[Collected data]
########

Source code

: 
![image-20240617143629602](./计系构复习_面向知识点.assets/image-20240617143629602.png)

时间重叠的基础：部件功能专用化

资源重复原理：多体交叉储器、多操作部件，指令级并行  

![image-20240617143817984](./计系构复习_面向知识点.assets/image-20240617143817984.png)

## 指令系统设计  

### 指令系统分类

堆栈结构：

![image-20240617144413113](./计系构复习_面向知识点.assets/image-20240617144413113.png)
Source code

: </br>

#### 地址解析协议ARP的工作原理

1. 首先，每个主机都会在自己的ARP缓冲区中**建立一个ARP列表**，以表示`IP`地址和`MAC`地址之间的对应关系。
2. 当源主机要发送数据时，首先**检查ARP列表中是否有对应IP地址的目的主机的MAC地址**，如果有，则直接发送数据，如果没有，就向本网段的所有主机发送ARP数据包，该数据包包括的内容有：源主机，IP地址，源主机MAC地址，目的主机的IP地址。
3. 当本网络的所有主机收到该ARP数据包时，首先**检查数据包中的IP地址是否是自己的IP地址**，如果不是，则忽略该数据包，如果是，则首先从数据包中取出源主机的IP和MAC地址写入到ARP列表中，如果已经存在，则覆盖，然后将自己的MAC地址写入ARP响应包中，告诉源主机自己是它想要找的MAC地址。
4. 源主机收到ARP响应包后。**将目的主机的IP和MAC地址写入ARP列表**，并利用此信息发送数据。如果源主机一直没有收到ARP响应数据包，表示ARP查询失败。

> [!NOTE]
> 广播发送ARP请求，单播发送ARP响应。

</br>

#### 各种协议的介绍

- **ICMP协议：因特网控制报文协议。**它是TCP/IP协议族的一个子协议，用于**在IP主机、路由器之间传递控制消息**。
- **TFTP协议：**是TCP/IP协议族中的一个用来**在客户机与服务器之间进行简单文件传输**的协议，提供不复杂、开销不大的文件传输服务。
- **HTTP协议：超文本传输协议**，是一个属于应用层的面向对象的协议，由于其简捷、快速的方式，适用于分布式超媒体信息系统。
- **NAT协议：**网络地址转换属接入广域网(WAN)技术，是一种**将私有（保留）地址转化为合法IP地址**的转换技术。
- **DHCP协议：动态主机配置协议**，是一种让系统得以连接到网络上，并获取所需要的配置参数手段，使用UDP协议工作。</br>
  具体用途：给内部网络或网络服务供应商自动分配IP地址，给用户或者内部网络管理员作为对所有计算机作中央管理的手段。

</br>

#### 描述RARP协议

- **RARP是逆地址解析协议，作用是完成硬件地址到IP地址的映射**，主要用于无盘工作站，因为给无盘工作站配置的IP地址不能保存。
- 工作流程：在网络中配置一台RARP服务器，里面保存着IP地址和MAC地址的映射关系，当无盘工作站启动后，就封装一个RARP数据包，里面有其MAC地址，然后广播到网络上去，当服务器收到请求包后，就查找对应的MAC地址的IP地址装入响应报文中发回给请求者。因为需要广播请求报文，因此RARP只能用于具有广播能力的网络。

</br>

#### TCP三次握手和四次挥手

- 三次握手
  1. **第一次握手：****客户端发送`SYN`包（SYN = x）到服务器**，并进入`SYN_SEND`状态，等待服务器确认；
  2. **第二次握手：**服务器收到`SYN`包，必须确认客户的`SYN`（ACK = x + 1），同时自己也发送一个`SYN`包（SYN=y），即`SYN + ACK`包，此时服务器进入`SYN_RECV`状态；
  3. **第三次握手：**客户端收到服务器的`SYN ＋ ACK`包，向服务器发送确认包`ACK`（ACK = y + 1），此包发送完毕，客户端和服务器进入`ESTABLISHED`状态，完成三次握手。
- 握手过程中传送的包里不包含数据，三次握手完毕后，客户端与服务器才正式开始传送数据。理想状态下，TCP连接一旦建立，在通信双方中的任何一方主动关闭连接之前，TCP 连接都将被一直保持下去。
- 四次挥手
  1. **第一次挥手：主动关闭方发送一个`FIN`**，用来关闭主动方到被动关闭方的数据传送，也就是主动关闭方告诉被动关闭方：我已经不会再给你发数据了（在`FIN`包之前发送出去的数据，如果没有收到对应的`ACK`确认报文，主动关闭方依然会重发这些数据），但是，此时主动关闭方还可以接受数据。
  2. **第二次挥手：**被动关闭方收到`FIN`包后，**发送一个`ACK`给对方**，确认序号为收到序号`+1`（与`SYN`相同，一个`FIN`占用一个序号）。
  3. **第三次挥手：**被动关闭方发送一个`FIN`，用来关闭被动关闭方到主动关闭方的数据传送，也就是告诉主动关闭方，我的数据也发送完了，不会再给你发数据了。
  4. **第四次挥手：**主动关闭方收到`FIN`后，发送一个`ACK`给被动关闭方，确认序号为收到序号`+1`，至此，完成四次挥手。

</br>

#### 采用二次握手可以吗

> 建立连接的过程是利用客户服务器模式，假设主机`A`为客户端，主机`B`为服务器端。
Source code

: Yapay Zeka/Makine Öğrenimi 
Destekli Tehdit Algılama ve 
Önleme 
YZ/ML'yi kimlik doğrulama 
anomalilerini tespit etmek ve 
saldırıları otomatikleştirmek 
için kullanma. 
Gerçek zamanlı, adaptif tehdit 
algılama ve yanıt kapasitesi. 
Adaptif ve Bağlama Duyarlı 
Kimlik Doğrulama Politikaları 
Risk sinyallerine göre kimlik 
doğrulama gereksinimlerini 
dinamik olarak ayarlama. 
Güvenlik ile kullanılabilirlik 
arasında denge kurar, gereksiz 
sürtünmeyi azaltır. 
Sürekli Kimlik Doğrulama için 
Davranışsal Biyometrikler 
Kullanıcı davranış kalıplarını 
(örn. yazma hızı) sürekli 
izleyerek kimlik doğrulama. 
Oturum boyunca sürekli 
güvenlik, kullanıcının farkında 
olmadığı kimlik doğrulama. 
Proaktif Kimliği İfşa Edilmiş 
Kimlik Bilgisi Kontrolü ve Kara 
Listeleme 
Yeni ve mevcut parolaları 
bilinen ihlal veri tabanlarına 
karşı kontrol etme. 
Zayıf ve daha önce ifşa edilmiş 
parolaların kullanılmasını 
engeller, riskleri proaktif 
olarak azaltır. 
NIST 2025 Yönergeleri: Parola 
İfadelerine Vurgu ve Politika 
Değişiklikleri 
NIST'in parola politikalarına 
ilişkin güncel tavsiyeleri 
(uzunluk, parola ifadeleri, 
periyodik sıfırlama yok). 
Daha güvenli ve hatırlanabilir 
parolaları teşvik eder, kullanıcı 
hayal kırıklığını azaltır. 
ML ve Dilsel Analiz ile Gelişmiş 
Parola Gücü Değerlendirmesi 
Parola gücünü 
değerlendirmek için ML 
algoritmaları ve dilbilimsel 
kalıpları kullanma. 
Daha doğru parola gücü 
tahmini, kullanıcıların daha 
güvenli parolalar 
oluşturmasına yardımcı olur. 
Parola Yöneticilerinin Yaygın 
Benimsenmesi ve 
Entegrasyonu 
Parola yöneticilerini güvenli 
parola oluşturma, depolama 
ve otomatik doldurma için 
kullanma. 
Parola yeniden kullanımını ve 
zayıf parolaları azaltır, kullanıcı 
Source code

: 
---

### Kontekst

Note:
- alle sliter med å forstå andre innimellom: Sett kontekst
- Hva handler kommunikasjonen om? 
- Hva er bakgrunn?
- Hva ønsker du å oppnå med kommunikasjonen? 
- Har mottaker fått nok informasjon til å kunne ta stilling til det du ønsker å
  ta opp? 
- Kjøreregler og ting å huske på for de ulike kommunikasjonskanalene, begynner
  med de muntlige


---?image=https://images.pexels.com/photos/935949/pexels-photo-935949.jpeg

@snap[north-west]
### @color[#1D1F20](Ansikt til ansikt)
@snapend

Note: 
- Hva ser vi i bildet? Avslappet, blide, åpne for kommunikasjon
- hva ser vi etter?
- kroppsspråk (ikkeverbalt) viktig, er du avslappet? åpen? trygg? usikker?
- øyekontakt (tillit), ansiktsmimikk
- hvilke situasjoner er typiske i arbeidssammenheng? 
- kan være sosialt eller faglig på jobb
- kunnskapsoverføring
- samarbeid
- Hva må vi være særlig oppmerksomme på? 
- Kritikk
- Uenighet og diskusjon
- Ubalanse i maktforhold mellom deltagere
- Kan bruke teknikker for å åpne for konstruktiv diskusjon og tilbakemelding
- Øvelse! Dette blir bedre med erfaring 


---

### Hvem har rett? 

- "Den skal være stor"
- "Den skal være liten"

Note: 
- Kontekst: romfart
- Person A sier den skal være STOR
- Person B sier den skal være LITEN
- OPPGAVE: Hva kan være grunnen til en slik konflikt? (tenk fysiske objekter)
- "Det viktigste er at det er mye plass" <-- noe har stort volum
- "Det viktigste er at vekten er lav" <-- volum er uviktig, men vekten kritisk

########

Starting at the beginning of the material and ending at the line that contains "#### 地址解析协议ARP的工作原理", write out those lines again with "Source code" switched to "Source text". Leave everything else unchanged.

→ **EXERCISE RESULT**:
Source text

: 
![image-20240617143629602](./计系构复习_面向知识点.assets/image-20240617143629602.png)

时间重叠的基础：部件功能专用化

资源重复原理：多体交叉储器、多操作部件，指令级并行  

![image-20240617143817984](./计系构复习_面向知识点.assets/image-20240617143817984.png)

## 指令系统设计  

### 指令系统分类

堆栈结构：

![image-20240617144413113](./计系构复习_面向知识点.assets/image-20240617144413113.png)
Source text

: </br>

#### 地址解析协议ARP的工作原理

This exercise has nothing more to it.